写真:筋トレをしている患者さんご本人 佐藤 秀幸さん1 写真:筋トレをしている患者さんご本人 佐藤 秀幸さん2

「父の回復に向けて一生懸命だった母は、同時に祖母の介護にも追われていました。その心労と過労が重なったのでしょうか、父の退院と同じ頃に、母は自宅で倒れて入院しました。
私も肝臓の調子が悪くなったり、円形脱毛症になったりしました。父のせいにはしたくなくて、口には出しませんでしたけれど…。

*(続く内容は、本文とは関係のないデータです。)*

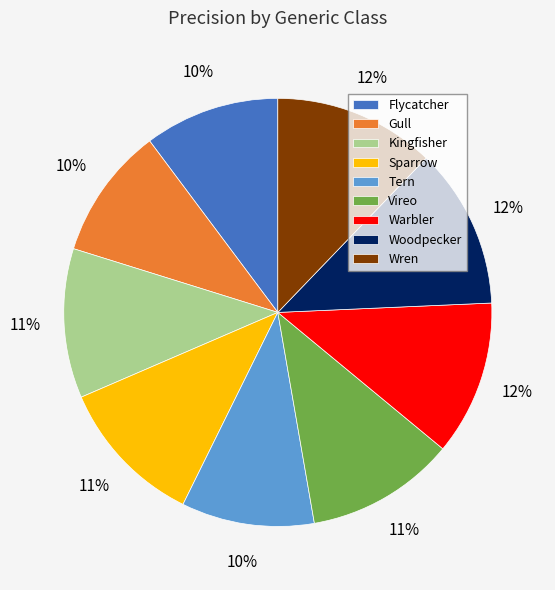

Does Wren account for over 50% of the chart?

No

父にとっても本当に辛い日々だったと思いますが、近くで寄り添う私たち家族にとっても、それはつらくて苦しい毎日でした。とはいえ、それはもう過去のこと。今の私たちは、日々のちょっとした楽しみさえも、すごくありがたいなって感じながら過ごしています。
父だけでなく、CIDPと向き合う患者さんは全国にたくさんいらっしゃると思います。痛みや痺れなど目に見えない苦しみは、周りに理解されず大変でしょう。でも、CIDPで不自由であっても、あなたが生きていてくれることで家族や友人は幸せなのです。そして、同じ病気と向き合いながら、諦めずに頑張っている人もいる。苦しいでしょうけれど、あなたは1人ではありません。前向きに治療を続けて病気に負けることなく、同じ空の下で笑える日が来ることを願っています」

「元気になってほしい」と願うご家族と、「何としても治りたい」と望むご本人。どちらも前向きな熱量にあふれていて、お話をうかがっているこちらが圧倒されるほどだった。秀幸さんは今日も、孫たちと話しながら天井から自分でぶら下げたロープを掴んでベッドの上で筋トレをしている。綾子さんは今日も、育児の合間をぬって父から調理指導を受けている。そしてまき子さんは今日も、夫の世話と母親の介護をしながら繁盛店を切り盛りしている。そんな「普通の生活」は、これからもずっと続いていくことだろう。

*紹介した症例は個人の発言に基づく臨床症例を紹介したもので、全ての症例が同様な結果を示すわけではありません。